Evidence doesn’t matter to people who are motivated by naturalistic faith. Like belief in a flat-Earth, the delusion of naturalism is not accountable to scientific evidence. They believe what they want to believe. It’s not up for debate. For some people like Richard Dawkins, a prior lifestyle commitment makes theism (and the moral law!) an impossibility a priori. But rational people know that believing something just so that your actions are “justified” doesn’t make what you believe true.
Speaking of Richard Dawkins, if you haven’t seen the video of that coward being “Eastwooded” by William Lane Craig, here’s the link. Dr. Craig has obviously seen a lot of Clint Eastwood movies, and he manages to work in about a half-dozen Clint Eastwood lines into a careful philosophical and scientific refutation of Dawkins’ faith-based atheist delusions. I don’t mind if Dawkins wants to have his religious beliefs for comfort in the privacy of his home or church, but I don’t think that we should be making policy off of his subjective preferences. In the public square we need to be guided by public evidence – like the evidence from science.
From the Financial Post, an editorial by Ross McKitrick of the University of Guelph. He is an expert reviewer for the UN’s Intergovernmental Panel on Climate Change. (H/T ECM)
[I]n 2008 and 2010, a team of hydrologists at the National Technical University of Athens published a pair of studies comparing long-term (100-year) temperature and precipitation trends in a total of 55 locations around the world to model projections. The models performed quite poorly at the annual level, which was not surprising. What was more surprising was that they also did poorly even when averaged up to the 30-year scale, which is typically assumed to be the level they work best at. They also did no better over larger and larger regional scales. The authors concluded that there is no basis for the claim that climate models are well-suited for long-term predictions over large regions.
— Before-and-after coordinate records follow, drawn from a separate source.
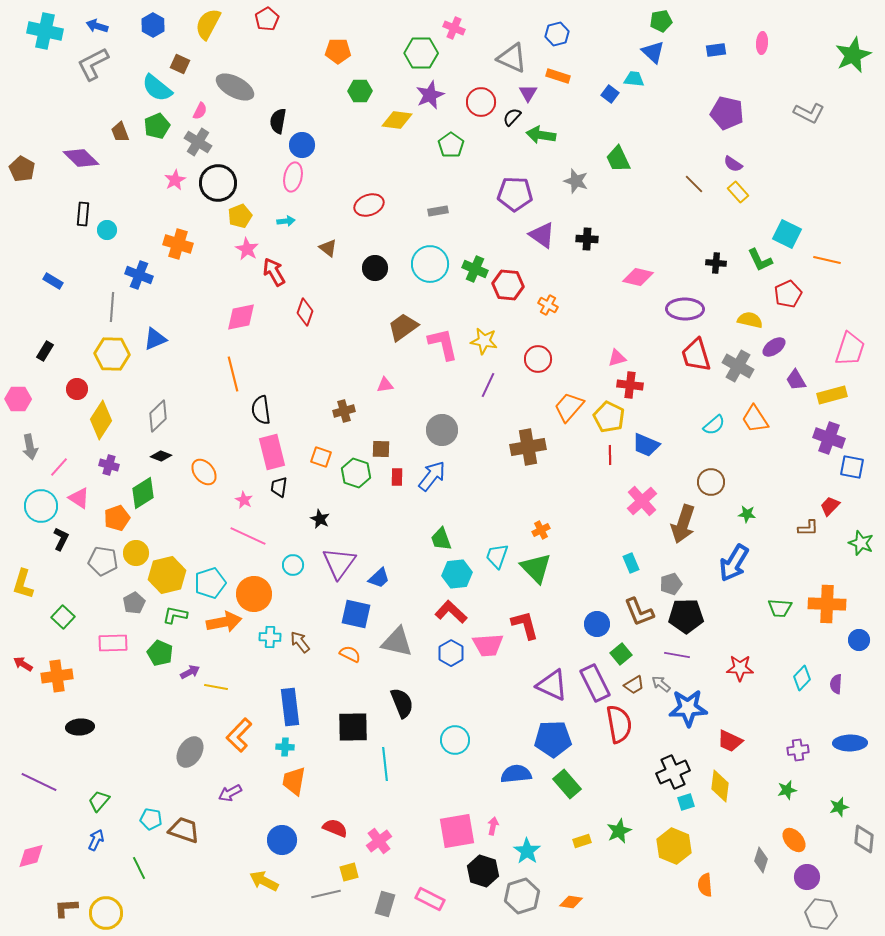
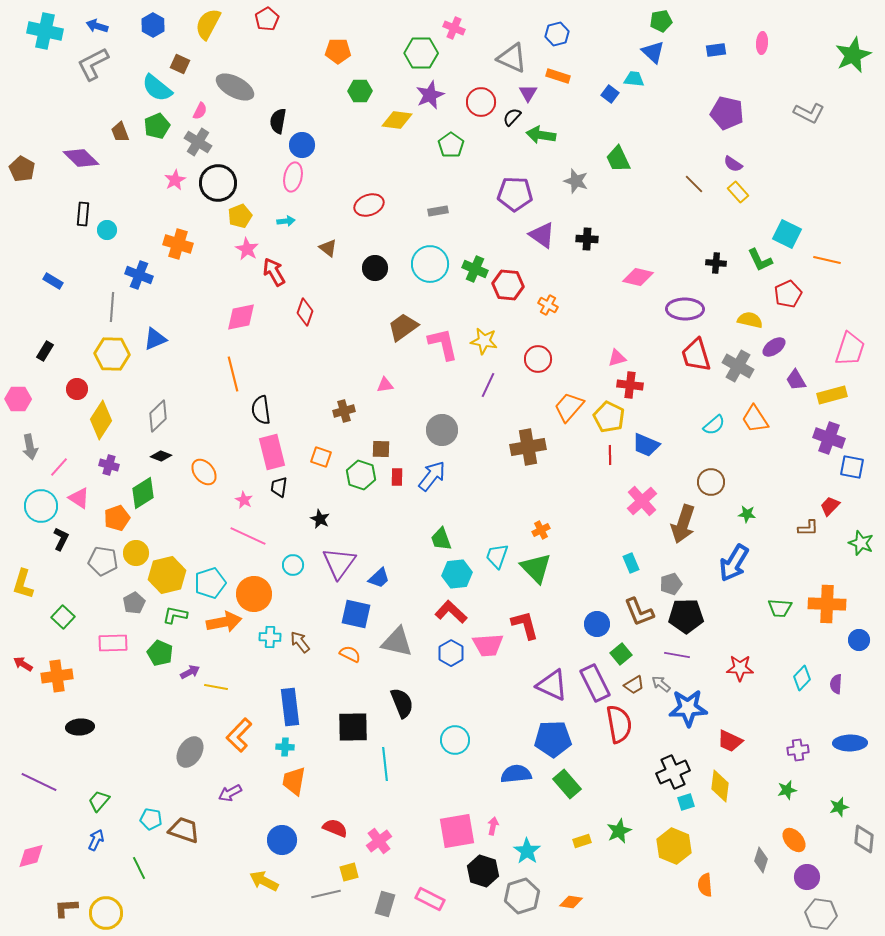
green hexagon at (356, 473): moved 5 px right, 2 px down
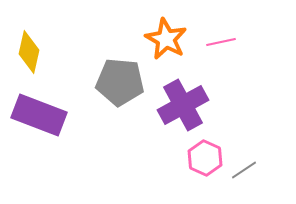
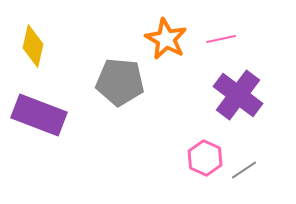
pink line: moved 3 px up
yellow diamond: moved 4 px right, 6 px up
purple cross: moved 55 px right, 10 px up; rotated 24 degrees counterclockwise
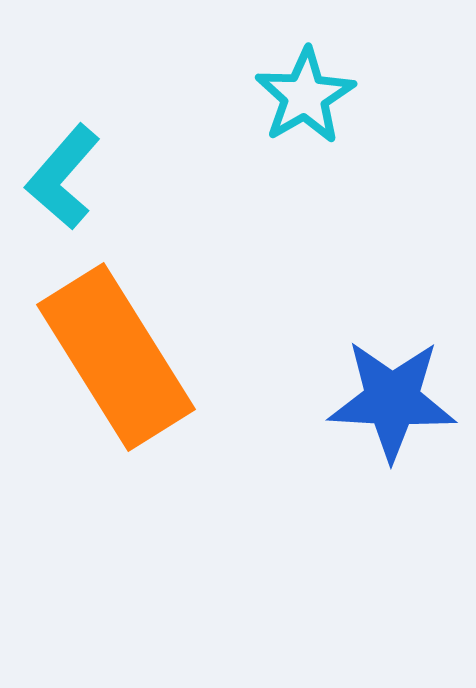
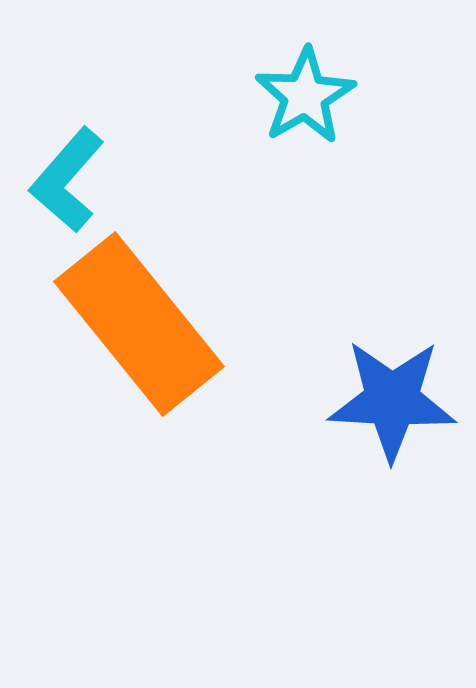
cyan L-shape: moved 4 px right, 3 px down
orange rectangle: moved 23 px right, 33 px up; rotated 7 degrees counterclockwise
A 2011 study in the Journal of Forecasting took the same data set and compared model predictions against a “random walk” alternative, consisting simply of using the last period’s value in each location as the forecast for the next period’s value in that location. The test measures the sum of errors relative to the random walk. A perfect model gets a score of zero, meaning it made no errors. A model that does no better than a random walk gets a score of 1. A model receiving a score above 1 did worse than uninformed guesses. Simple statistical forecast models that have no climatology or physics in them typically got scores between 0.8 and 1, indicating slight improvements on the random walk, though in some cases their scores went as high as 1.8.
The climate models, by contrast, got scores ranging from 2.4 to 3.7, indicating a total failure to provide valid forecast information at the regional level, even on long time scales. The authors commented: “This implies that the current [climate] models are ill-suited to localized decadal predictions, even though they are used as inputs for policymaking.”
Indeed. Nor is the problem confined just to a few models. In a 2010 paper, a co-author and I looked at how well an average formed from all 23 climate models used for the 2007 IPCC report did at explaining the spatial pattern of temperature trends on land after 1979, compared with a rival model that all the experts keep telling me should have no explanatory power at all: the regional pattern of socioeconomic growth. Any effects from those factors, I have been told many times, are removed from the climate data before it is published. And yet I keep finding the socioeconomic patterns do a very good job of explaining the patterns of temperature trends over land. In our 2010 paper we showed that the climate models, averaged together, do very poorly, while the socioeconomic data does quite well.
The computer models have to be able to predict changes in specific regions, otherwise we have no reason to trust that they are accurate. We have to be able to evaluate whether the models work by testing them. When we can test them to predict climate change in specific regions, they fail.